- _To do_: The reply should hold only the lines from the one with "Picture 2 (168" to the one with "Picture 3 (336", both ends kept, exactly as they appear below, without any pictures.

- _Source data_:
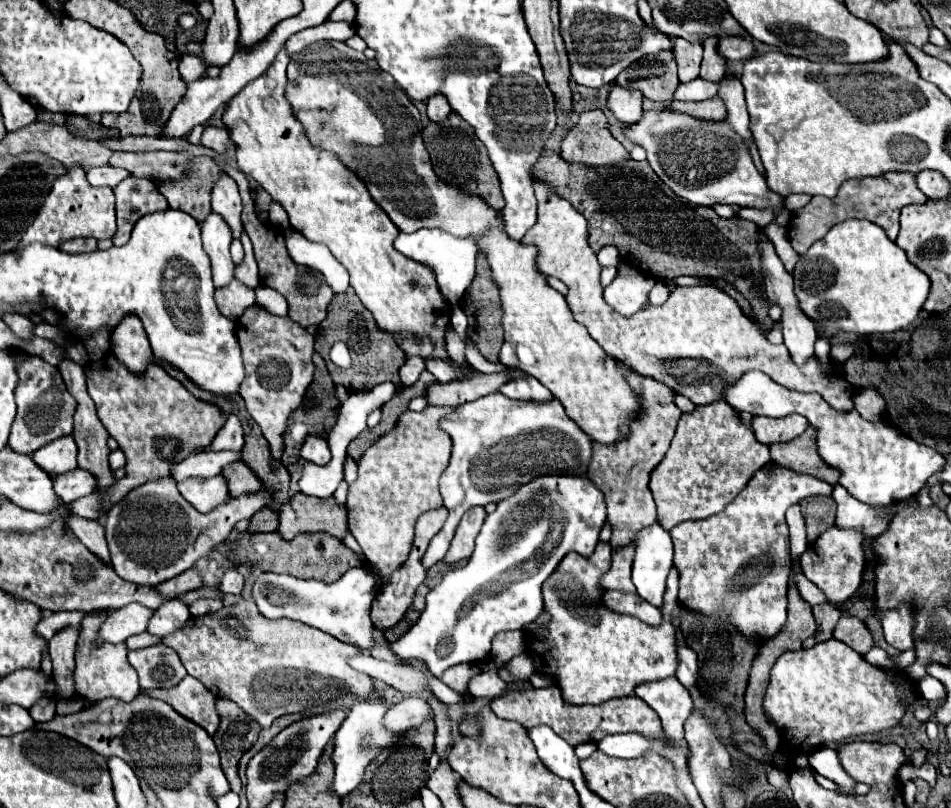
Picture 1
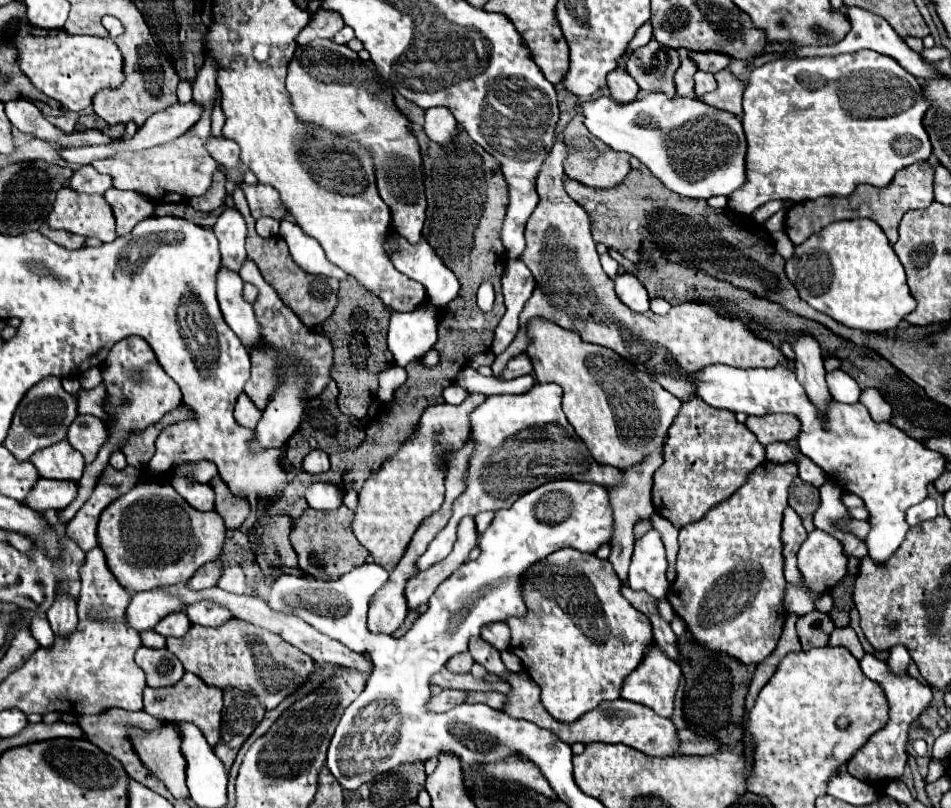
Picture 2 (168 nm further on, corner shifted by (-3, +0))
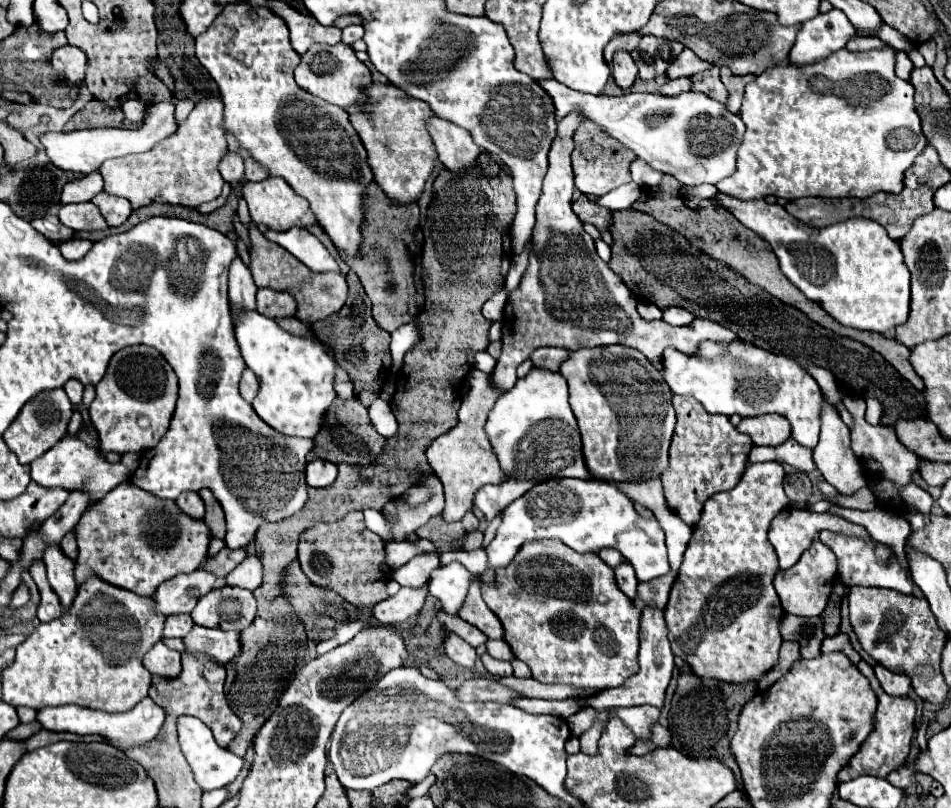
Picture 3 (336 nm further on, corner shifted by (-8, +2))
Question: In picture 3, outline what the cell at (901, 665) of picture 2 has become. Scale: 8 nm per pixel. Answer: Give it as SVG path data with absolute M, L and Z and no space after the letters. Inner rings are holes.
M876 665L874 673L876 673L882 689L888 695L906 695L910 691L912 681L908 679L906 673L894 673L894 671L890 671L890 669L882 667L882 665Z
...
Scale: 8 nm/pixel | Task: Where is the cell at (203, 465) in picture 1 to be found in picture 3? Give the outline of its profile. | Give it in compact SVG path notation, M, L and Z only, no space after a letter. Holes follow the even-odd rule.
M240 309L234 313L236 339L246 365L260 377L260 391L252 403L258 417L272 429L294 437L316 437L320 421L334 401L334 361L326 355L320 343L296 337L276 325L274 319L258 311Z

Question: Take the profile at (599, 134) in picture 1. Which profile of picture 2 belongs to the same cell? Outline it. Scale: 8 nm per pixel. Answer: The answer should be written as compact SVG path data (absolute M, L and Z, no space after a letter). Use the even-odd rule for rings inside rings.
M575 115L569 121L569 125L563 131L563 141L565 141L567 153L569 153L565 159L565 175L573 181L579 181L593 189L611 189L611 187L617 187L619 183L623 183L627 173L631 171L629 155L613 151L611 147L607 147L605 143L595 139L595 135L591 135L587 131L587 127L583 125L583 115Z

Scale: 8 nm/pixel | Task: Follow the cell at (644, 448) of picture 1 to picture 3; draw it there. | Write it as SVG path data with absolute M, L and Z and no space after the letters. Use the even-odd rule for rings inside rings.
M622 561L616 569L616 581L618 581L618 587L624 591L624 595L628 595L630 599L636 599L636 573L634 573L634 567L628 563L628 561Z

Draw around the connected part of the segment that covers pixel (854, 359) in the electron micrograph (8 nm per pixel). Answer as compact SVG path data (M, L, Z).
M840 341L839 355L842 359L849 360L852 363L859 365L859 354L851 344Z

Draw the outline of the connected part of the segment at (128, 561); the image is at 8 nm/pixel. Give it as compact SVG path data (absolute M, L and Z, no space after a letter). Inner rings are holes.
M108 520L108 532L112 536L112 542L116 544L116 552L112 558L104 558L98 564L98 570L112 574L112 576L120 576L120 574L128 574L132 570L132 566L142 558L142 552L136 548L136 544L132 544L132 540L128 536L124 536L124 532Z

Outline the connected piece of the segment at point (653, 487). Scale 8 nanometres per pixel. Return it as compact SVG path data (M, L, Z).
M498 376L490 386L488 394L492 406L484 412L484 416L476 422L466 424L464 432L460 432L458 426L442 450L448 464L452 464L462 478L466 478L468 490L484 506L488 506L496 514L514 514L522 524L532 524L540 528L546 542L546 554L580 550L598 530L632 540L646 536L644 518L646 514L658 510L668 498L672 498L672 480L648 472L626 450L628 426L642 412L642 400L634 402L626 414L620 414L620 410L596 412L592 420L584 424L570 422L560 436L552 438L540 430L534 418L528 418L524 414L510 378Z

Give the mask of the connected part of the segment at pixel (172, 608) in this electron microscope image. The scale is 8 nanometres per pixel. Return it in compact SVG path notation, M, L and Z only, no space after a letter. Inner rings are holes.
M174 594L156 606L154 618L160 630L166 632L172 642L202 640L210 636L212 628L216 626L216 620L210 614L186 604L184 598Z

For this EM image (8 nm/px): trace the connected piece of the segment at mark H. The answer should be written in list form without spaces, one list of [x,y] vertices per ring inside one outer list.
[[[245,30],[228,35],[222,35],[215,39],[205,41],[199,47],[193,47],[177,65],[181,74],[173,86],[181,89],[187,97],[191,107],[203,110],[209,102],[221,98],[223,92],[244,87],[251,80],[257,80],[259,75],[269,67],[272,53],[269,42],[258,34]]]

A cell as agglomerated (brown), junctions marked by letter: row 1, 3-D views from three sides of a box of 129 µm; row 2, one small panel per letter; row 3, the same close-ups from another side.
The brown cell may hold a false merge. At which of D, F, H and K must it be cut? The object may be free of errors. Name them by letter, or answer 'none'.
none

- _Task solution_:
Picture 2 (168 nm further on, corner shifted by (-3, +0))
Picture 3 (336 nm further on, corner shifted by (-8, +2))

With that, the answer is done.